Implementation:Microsoft DeepSpeedExamples LossTracker AverageMeter Accuracy
| Knowledge Sources | |
|---|---|
| Domains | Deep Learning, Training Utilities |
| Last Updated | 2026-02-07 12:00 GMT |
Overview
Provides training utility classes including LossTracker, AverageMeter, ProgressMeter, and top-k accuracy computation for Vision Transformer fine-tuning experiments.
Description
This module contains several utility classes and functions used during training and evaluation of vision models. The LossTracker class aggregates loss, top-1 accuracy, and top-5 accuracy metrics through internal AverageMeter instances and formats progress output via a ProgressMeter. It provides a simple update() interface that computes accuracy from model outputs and targets, and a display() method that prints formatted progress at configurable intervals.
The AverageMeter class tracks running averages of metric values by maintaining a sum and count. It supports weighted updates via the n parameter and provides formatted string output.
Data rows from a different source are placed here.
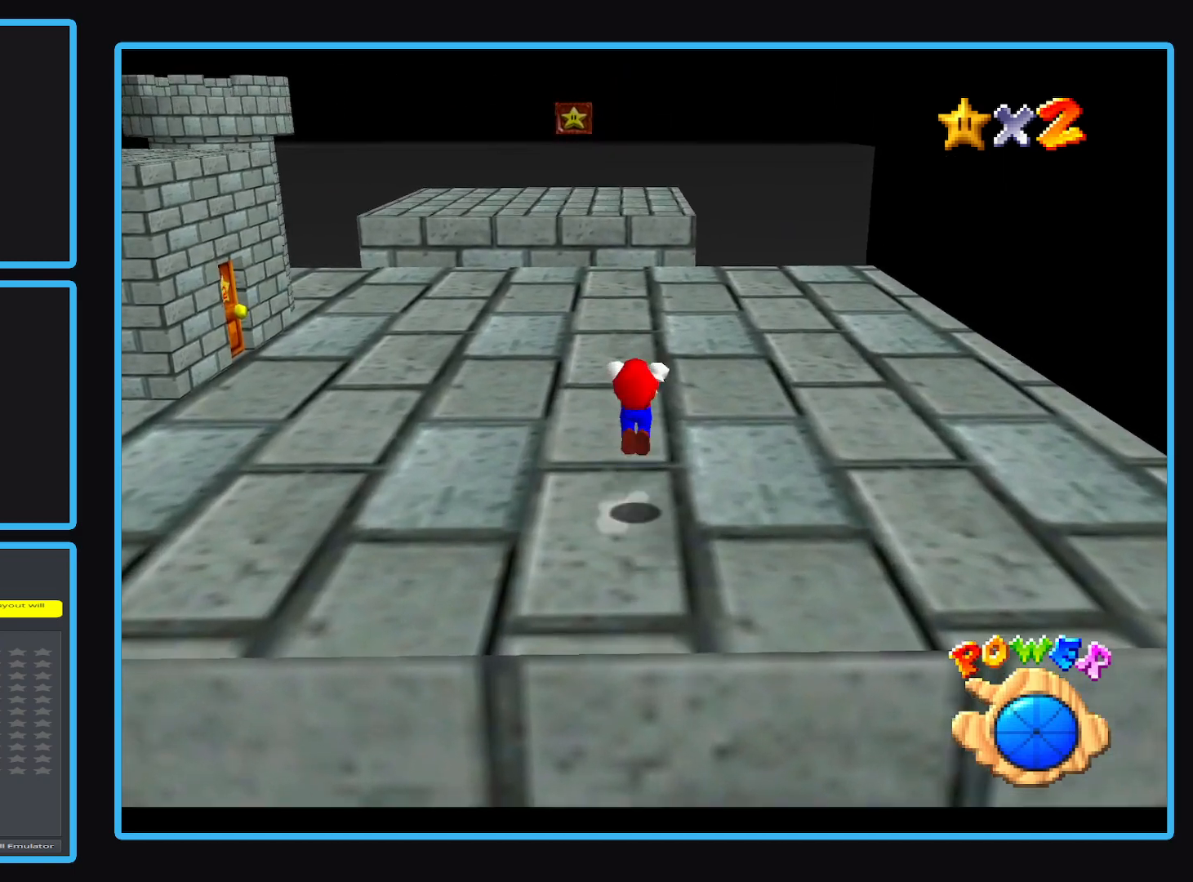
{"buttons": [], "left_stick": "up-right", "events": [[83, "A", "up"]]}
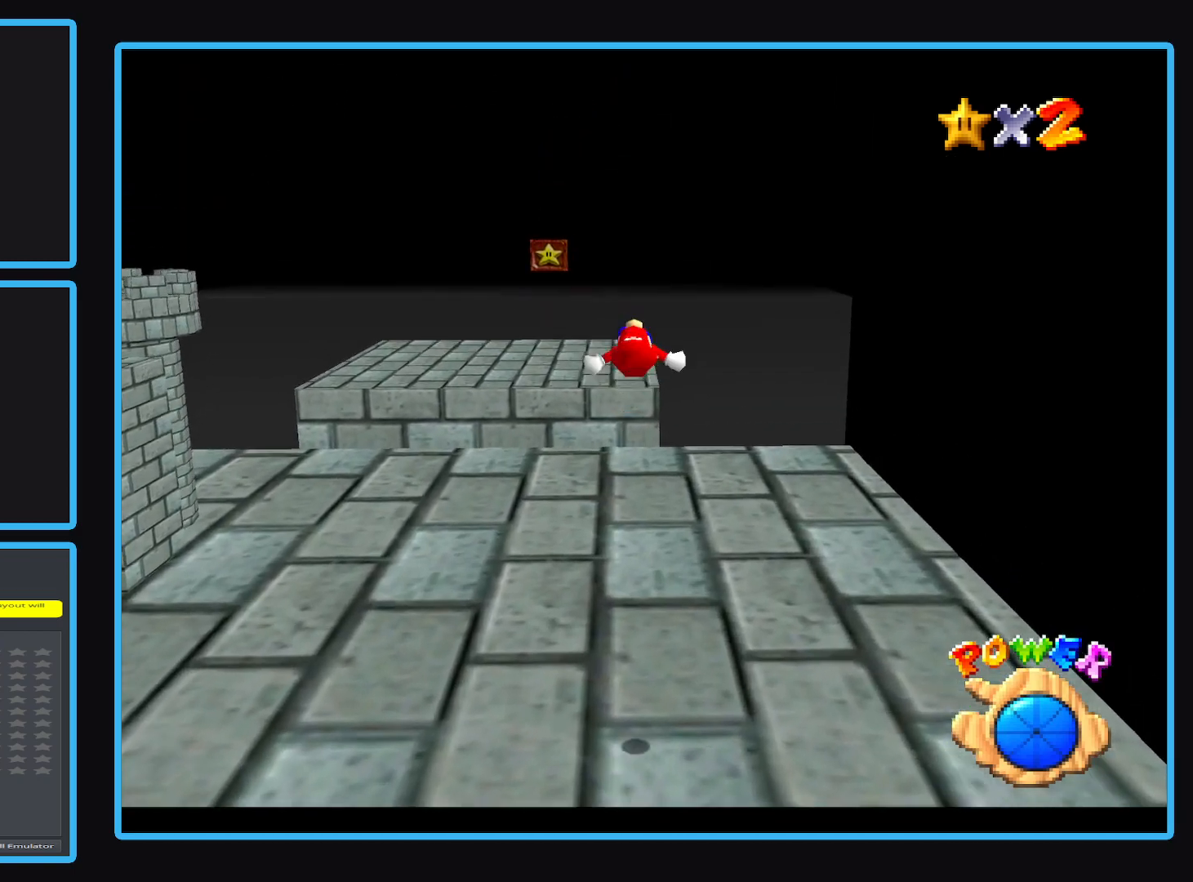
{"buttons": [], "left_stick": "up-right", "events": []}
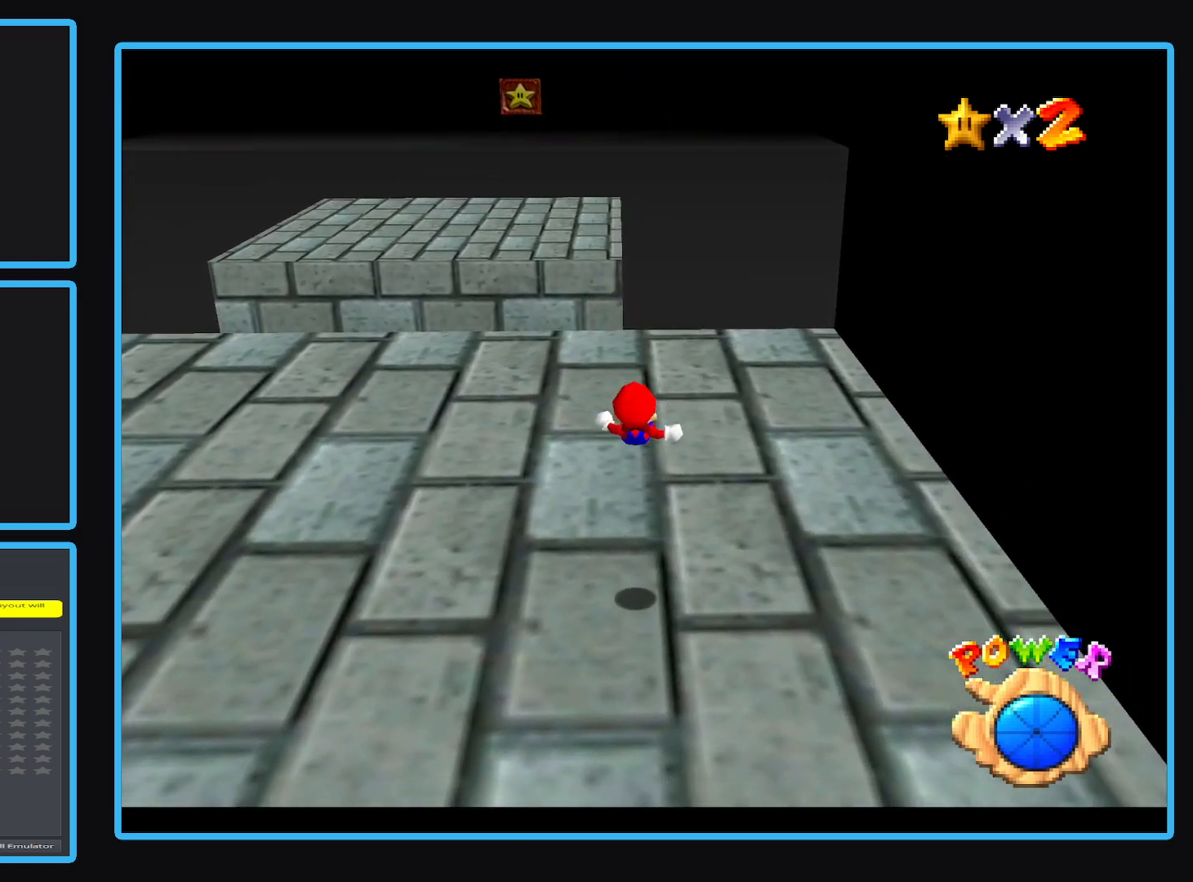
{"buttons": [], "left_stick": "up-right", "events": []}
The ProgressMeter class formats and displays batch-level progress information with configurable prefix strings and batch formatting.
Additional utilities include get_model for creating and wrapping models with DataParallel and optional half-precision support, get_optimizer for creating optimizers (SGD, Nesterov SGD, RMSprop, Adagrad, AdamW), get_scheduler for creating learning rate schedulers (constant, step, exponential, cosine, multi-step), the accuracy function for computing top-k accuracy metrics, and run_cmd for executing system commands as subprocesses.
Usage
Use these utilities in ViT fine-tuning training loops to track and display training metrics, create models with appropriate parallelism wrappers, configure optimizers and schedulers, and compute classification accuracy.
Code Reference
Source Location
- Repository: Microsoft_DeepSpeedExamples
- File: training/data_efficiency/vit_finetuning/utils/utils.py
- Lines: 1-178
Signature
class LossTracker(object):
def __init__(self, num, prefix='', print_freq=1):
...
def update(self, loss, output, target):
...
def display(self, step):
...
class AverageMeter(object):
def __init__(self, name, fmt=':f'):
...
def reset(self):
...
def update(self, val, n=1):
...
class ProgressMeter(object):
def __init__(self, num_batches, meters, prefix=""):
...
def display(self, batch):
...
def accuracy(output, target, topk=(1,)):
...
def get_model(model_name, nchannels=3, imsize=32, nclasses=10, half=False):
...
def get_optimizer(optimizer_name, parameters, lr, momentum=0, weight_decay=0):
...
def get_scheduler(scheduler_name, optimizer, num_epochs, **kwargs):
...
Import
from utils.utils import LossTracker, AverageMeter, ProgressMeter, accuracy, get_model, get_optimizer, get_scheduler
I/O Contract
Inputs
| Name | Type | Required | Description |
|---|---|---|---|
| num | int | Yes | Total number of batches (used for progress display formatting in LossTracker) |
| prefix | str | No | Prefix string for progress display (default: ) |
| print_freq | int | No | Display frequency in steps (default: 1) |
| loss | torch.Tensor | Yes | Scalar loss tensor (for LossTracker.update) |
| output | torch.Tensor | Yes | Model output logits of shape (batch_size, num_classes) |
| target | torch.Tensor | Yes | Ground truth labels of shape (batch_size,) |
| topk | tuple | No | Tuple of k values for top-k accuracy (default: (1,)) |
Outputs
| Name | Type | Description |
|---|---|---|
| tracker.losses.avg | float | Running average of the loss |
| tracker.top1.avg | float | Running average of top-1 accuracy |
| tracker.top5.avg | float | Running average of top-5 accuracy |
| accuracy result | list[torch.Tensor] | List of top-k accuracy percentages |
Usage Examples
from utils.utils import LossTracker, accuracy, get_model, get_optimizer
# Set up training components
model = get_model('resnet18', nchannels=3, imsize=32, nclasses=10)
optimizer = get_optimizer('adam', model.parameters(), lr=1e-3, weight_decay=1e-4)
# Create loss tracker for an epoch
tracker = LossTracker(num=len(train_loader), prefix='Train: ', print_freq=10)
# Training loop
for step, (images, targets) in enumerate(train_loader):
outputs = model(images.cuda())
loss = criterion(outputs, targets.cuda())
loss.backward()
optimizer.step()
optimizer.zero_grad()
tracker.update(loss, outputs, targets.cuda())
tracker.display(step)
print(f"Epoch accuracy: {tracker.top1.avg:.2f}%")